§ DOCUMENT SEGMENT
════════════════════
Ingredients

The following ingredients have 4 Servings
  • 4 oz large shrimp (peeled and deveined)
  • 1 lb asparagus stalks
  • 1 large carrots (peeled and slice at angle)
  • 3 large dried shitake mushrooms (or mushrooms of your choice)
  • 1 Tbsp cooking oil
  • 2 stalks green onion (cut into 3-inch section)
  • 2 cloves garlic (peeled and finely chopped)
  • 1 inch fresh ginger (peeled, thinly sliced and smashed to release flavor)
  • 1 Tbsp Shaoxing wine (or dry sherry)
  • 1/2 tsp salt
  • 1 Tbsp oyster sauce
  • 1/4 tsp sugar
  • 1 Tbsp cornstarch
  • 2 Tbsp water

Instruction

  • Soak shiitake mushrooms in hot water for 15-20 minutes. When the caps are soft when you squeeze them, cut the stalks off and slice the caps into 1/2-inch slices. Save 1/2 cup of the soaking water for later
  • Pat the shrimp dry with paper towel, set aside. Peel off tough skins from the asparagus and trim off about 2-3 inches of the tough bottom parts. Cut into 2 sections. 
  • Heat some oil in a large wok or skillet. Add the shrimp and let them cook until they turn pink on both sides. Dish out and set aside. In the same wok/skillet, add a bit oil if needed, add green onion, garlic, and ginger. Stir fry until fragrant, about 1 minute. Add slices of shitake mushrooms and stir fry for another 30 seconds
  • Add the asparagus stalks and carrots, and seasonings. Stir fry for about 1 minute. Add cooking wine and it will sizzle. Scrape the good flavorful bottom bits from cooking shrimp earlier. Cover the wok/skillet with a lid and let it cook for about 1-2 minutes (longer if you have "fatter" stalks)
════════════════════
§ YOUR INSTRUCTIONS
In the recipe, how long should the shiitake mushrooms soak in hot water?
════════════════════
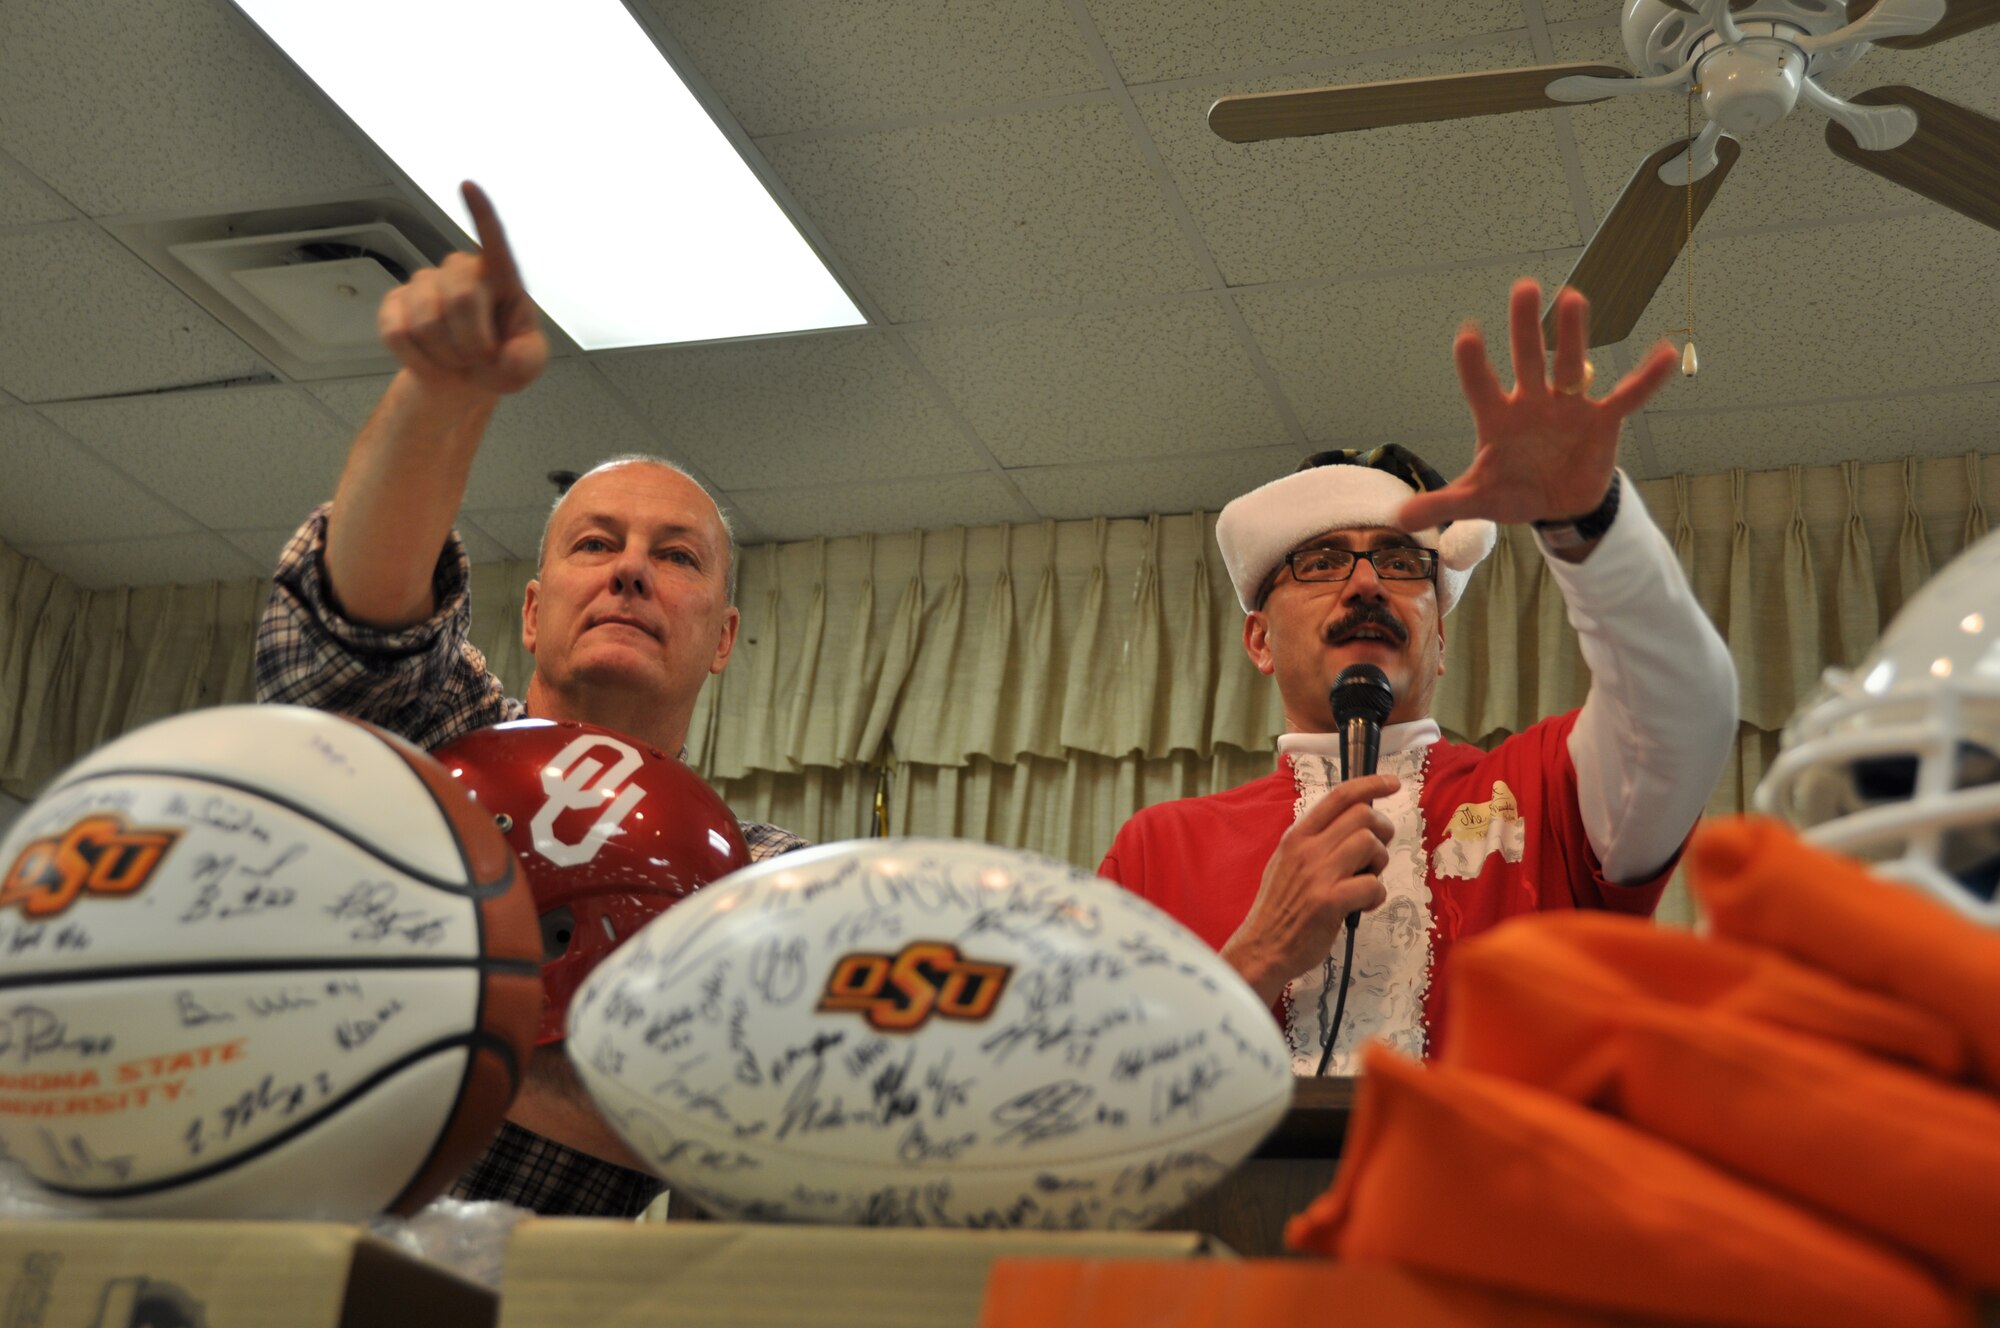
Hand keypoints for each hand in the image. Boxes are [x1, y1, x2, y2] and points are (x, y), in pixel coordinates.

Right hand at [377, 181, 547, 396]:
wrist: (464, 380)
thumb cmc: (501, 361)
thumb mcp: (526, 364)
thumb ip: (526, 358)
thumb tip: (510, 354)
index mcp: (499, 277)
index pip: (493, 241)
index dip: (481, 214)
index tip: (469, 186)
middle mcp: (460, 271)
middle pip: (461, 299)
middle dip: (473, 342)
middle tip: (479, 357)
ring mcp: (424, 285)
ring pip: (425, 322)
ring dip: (445, 354)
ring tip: (456, 357)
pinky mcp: (395, 304)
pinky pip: (397, 333)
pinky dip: (417, 358)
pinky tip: (430, 357)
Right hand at [1220, 773, 1398, 1004]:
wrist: (1262, 947)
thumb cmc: (1280, 908)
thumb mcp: (1286, 862)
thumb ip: (1313, 841)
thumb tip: (1352, 825)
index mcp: (1296, 836)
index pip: (1339, 796)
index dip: (1371, 784)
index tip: (1392, 783)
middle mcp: (1306, 849)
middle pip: (1362, 815)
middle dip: (1382, 830)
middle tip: (1377, 853)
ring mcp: (1317, 874)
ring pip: (1370, 844)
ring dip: (1379, 863)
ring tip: (1367, 881)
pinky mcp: (1328, 902)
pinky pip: (1372, 885)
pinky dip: (1376, 895)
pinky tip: (1363, 905)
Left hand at [1398, 278, 1675, 530]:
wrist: (1557, 504)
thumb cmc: (1512, 492)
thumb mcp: (1477, 500)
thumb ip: (1442, 504)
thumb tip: (1399, 518)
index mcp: (1497, 418)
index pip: (1481, 385)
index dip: (1474, 363)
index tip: (1468, 334)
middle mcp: (1532, 402)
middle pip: (1527, 358)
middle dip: (1525, 326)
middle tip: (1525, 287)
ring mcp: (1568, 406)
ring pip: (1571, 365)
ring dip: (1573, 335)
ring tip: (1575, 298)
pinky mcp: (1602, 420)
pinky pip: (1627, 396)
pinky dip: (1647, 378)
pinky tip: (1666, 353)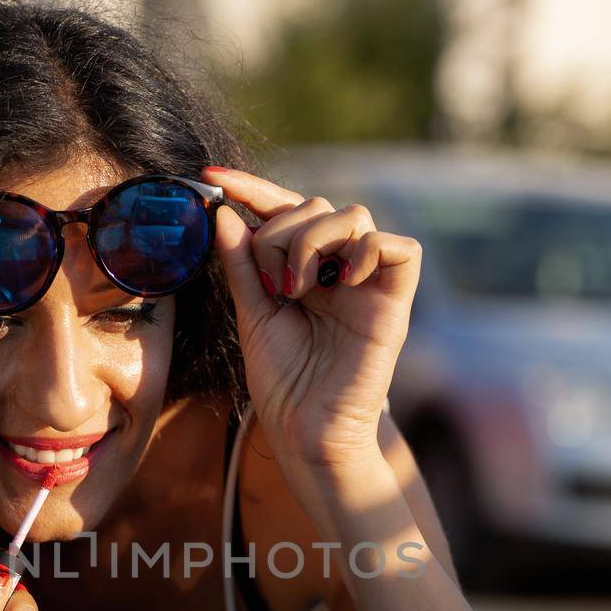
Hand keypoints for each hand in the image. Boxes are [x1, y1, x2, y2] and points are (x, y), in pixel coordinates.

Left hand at [203, 165, 421, 480]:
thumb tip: (223, 214)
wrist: (306, 432)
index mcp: (303, 268)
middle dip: (281, 232)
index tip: (211, 179)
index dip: (251, 189)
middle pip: (317, 204)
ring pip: (352, 215)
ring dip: (313, 241)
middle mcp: (339, 268)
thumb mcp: (250, 315)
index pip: (283, 210)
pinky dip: (368, 251)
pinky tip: (341, 283)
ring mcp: (368, 282)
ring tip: (297, 289)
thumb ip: (241, 265)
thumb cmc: (283, 383)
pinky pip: (398, 247)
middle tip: (271, 283)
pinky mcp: (395, 302)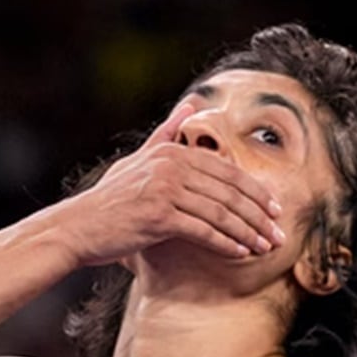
════════════════════
§ YOUR RESPONSE
15-20 minutes